Clinical Implications
This automatic identification, volumetry and classification tool can facilitate and improve radiology triage and workflows as well as report quality. A well embedded tool could directly alert emergency physicians to the presence of hemopericardium and/or large PEF, with its association with cardiac tamponade [
4]. Early CT has previously been shown to facilitate rapid patient management in the emergency department [
34], and our tool may further enhance it. Additionally, this tool can make PEF volume and HU measurements objective, replacing current semi-quantitative classifications plagued by variable cut-off thresholds and inter and intra-reader variability [
10,
35]. As long as input parameters are standardized, this automatic tool can standardize these measurements, and therefore, be used to identify a less arbitrary cutoff for distinguishing between PEF and physiological pericardial fluid, taking into account age, sex, height, and concomitant disease. This will allow more accurate detection of PEF and hemopericardium which may reduce unnecessary echocardiograms or identify patients where an echocardiogram is urgent. It may also allow better prognostication. The incorporation of this tool into clinical practice requires seamless communication between the Radiology Information System/Picture Archiving and Communication System and the model. In addition to this infrastructure, a simple output is required which should be easy and intuitive for the radiologist or clinician to access.

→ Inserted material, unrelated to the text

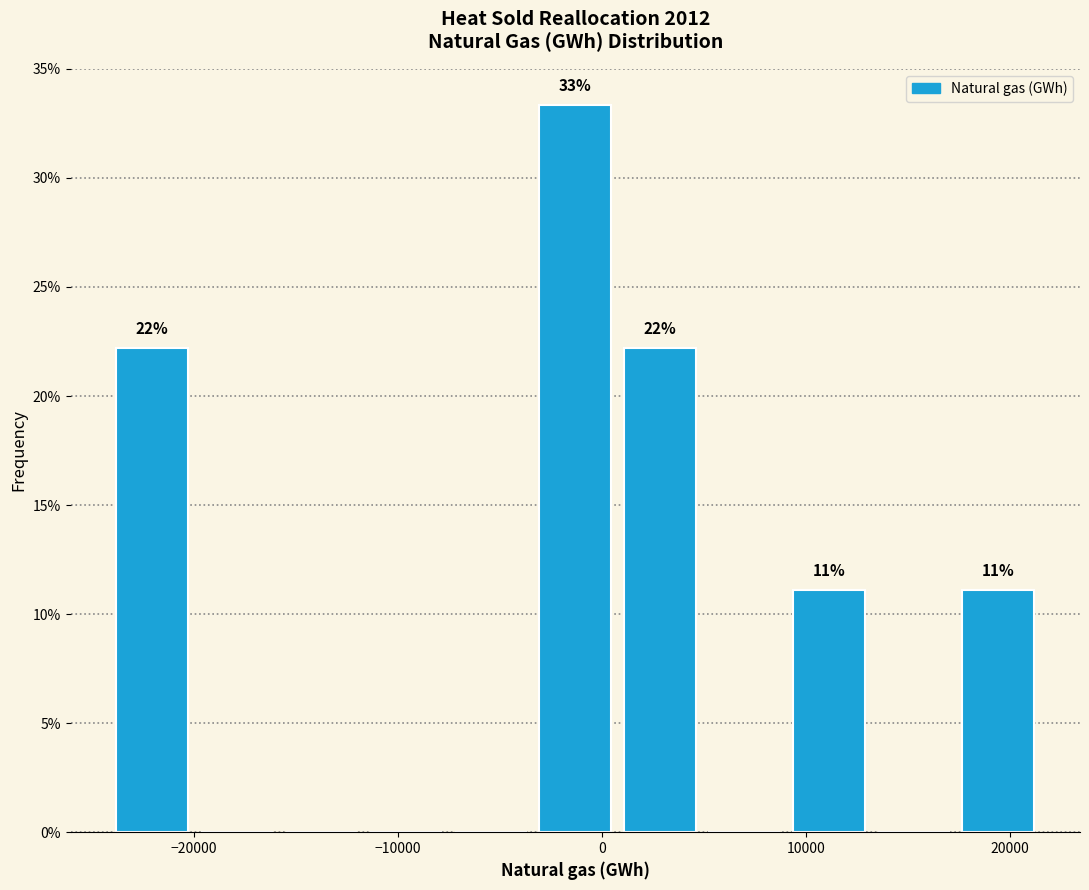

Over which range of the x-axis is the bar tallest?

-3000 to 1000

There are several limitations to our study. First, the model was trained on the latest generation CTs from a single scanner manufacturer at a single institution. While the use of older CT scanners could theoretically reduce the diagnostic accuracy, we at least showed a good performance on CTs from a different institution on a completely different patient group: post-mortem hemopericardium cases. This suggests that the model’s performance is highly robust in different protocols, institutions and patient groups. Second, the ground truth was identified using the radiology report, which was mitigated by the use of structured reports in our institution. The two-dimensional CT diagnosis of PEF was used in our inclusion criteria, which resulted in a total of 29/258 (11.24%) PEF cases >4 mm which turned out to be physiological pericardial fluid volumes (<50 mL). No alternative mechanism exists to circumvent this drawback whilst maintaining a large case number. Third, inter-reader variability was worse compared to reference-prediction variability. This may be because segmentation style and errors have a proportionately large effect on outcome in complex, narrow and often small structures, such as PEFs.